===== Data records
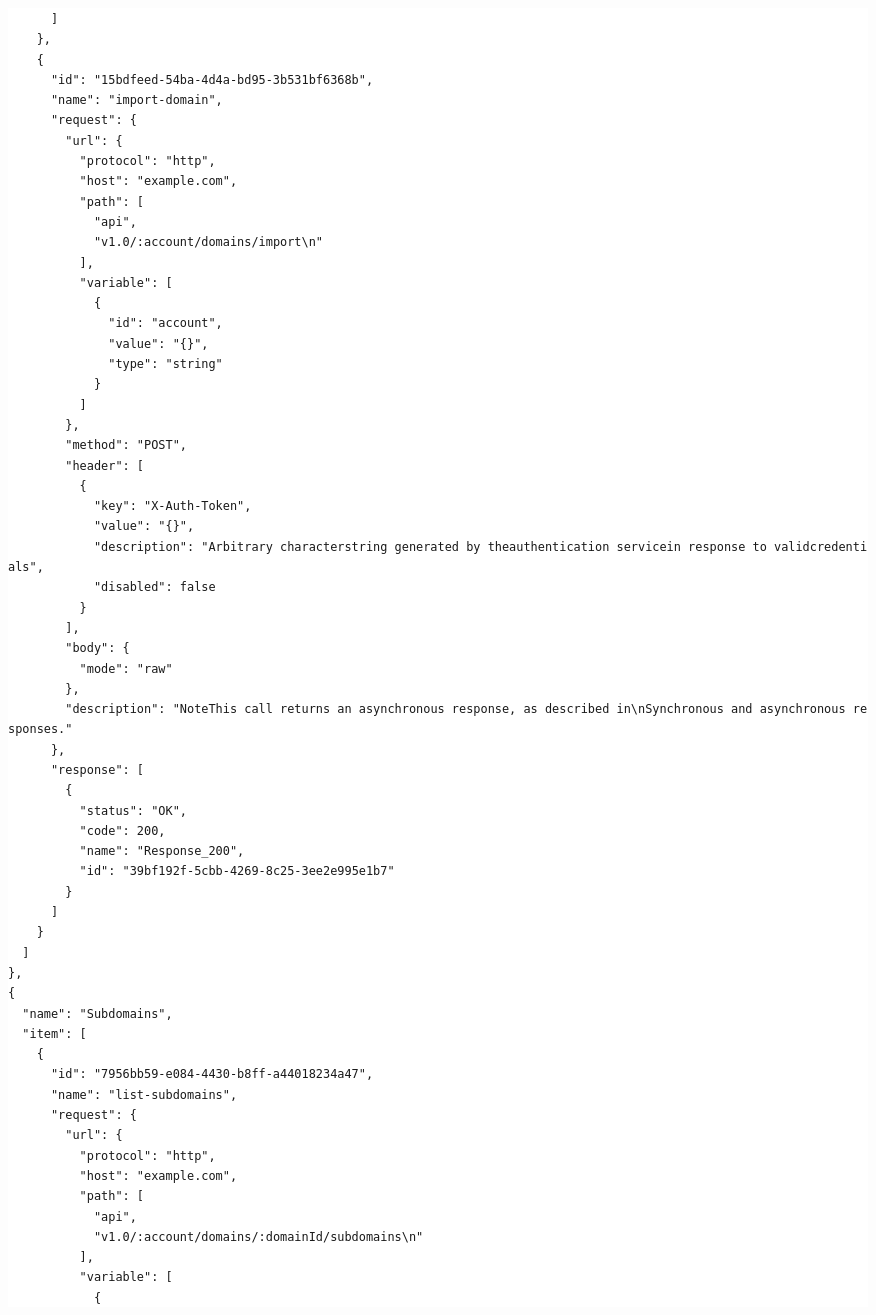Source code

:           ]
        },
        {
          "id": "15bdfeed-54ba-4d4a-bd95-3b531bf6368b",
          "name": "import-domain",
          "request": {
            "url": {
              "protocol": "http",
              "host": "example.com",
              "path": [
                "api",
                "v1.0/:account/domains/import\n"
              ],
              "variable": [
                {
                  "id": "account",
                  "value": "{}",
                  "type": "string"
                }
              ]
            },
            "method": "POST",
            "header": [
              {
                "key": "X-Auth-Token",
                "value": "{}",
                "description": "Arbitrary characterstring generated by theauthentication servicein response to validcredentials",
                "disabled": false
              }
            ],
            "body": {
              "mode": "raw"
            },
            "description": "NoteThis call returns an asynchronous response, as described in\nSynchronous and asynchronous responses."
          },
          "response": [
            {
              "status": "OK",
              "code": 200,
              "name": "Response_200",
              "id": "39bf192f-5cbb-4269-8c25-3ee2e995e1b7"
            }
          ]
        }
      ]
    },
    {
      "name": "Subdomains",
      "item": [
        {
          "id": "7956bb59-e084-4430-b8ff-a44018234a47",
          "name": "list-subdomains",
          "request": {
            "url": {
              "protocol": "http",
              "host": "example.com",
              "path": [
                "api",
                "v1.0/:account/domains/:domainId/subdomains\n"
              ],
              "variable": [
                {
==========
Requirement: The data above must be reproduced exactly, without any of its pictures.

Output for this task:
Source code

:           ]
        },
        {
          "id": "15bdfeed-54ba-4d4a-bd95-3b531bf6368b",
          "name": "import-domain",
          "request": {
            "url": {
              "protocol": "http",
              "host": "example.com",
              "path": [
                "api",
                "v1.0/:account/domains/import\n"
              ],
              "variable": [
                {
                  "id": "account",
                  "value": "{}",
                  "type": "string"
                }
              ]
            },
            "method": "POST",
            "header": [
              {
                "key": "X-Auth-Token",
                "value": "{}",
                "description": "Arbitrary characterstring generated by theauthentication servicein response to validcredentials",
                "disabled": false
              }
            ],
            "body": {
              "mode": "raw"
            },
            "description": "NoteThis call returns an asynchronous response, as described in\nSynchronous and asynchronous responses."
          },
          "response": [
            {
              "status": "OK",
              "code": 200,
              "name": "Response_200",
              "id": "39bf192f-5cbb-4269-8c25-3ee2e995e1b7"
            }
          ]
        }
      ]
    },
    {
      "name": "Subdomains",
      "item": [
        {
          "id": "7956bb59-e084-4430-b8ff-a44018234a47",
          "name": "list-subdomains",
          "request": {
            "url": {
              "protocol": "http",
              "host": "example.com",
              "path": [
                "api",
                "v1.0/:account/domains/:domainId/subdomains\n"
              ],
              "variable": [
                {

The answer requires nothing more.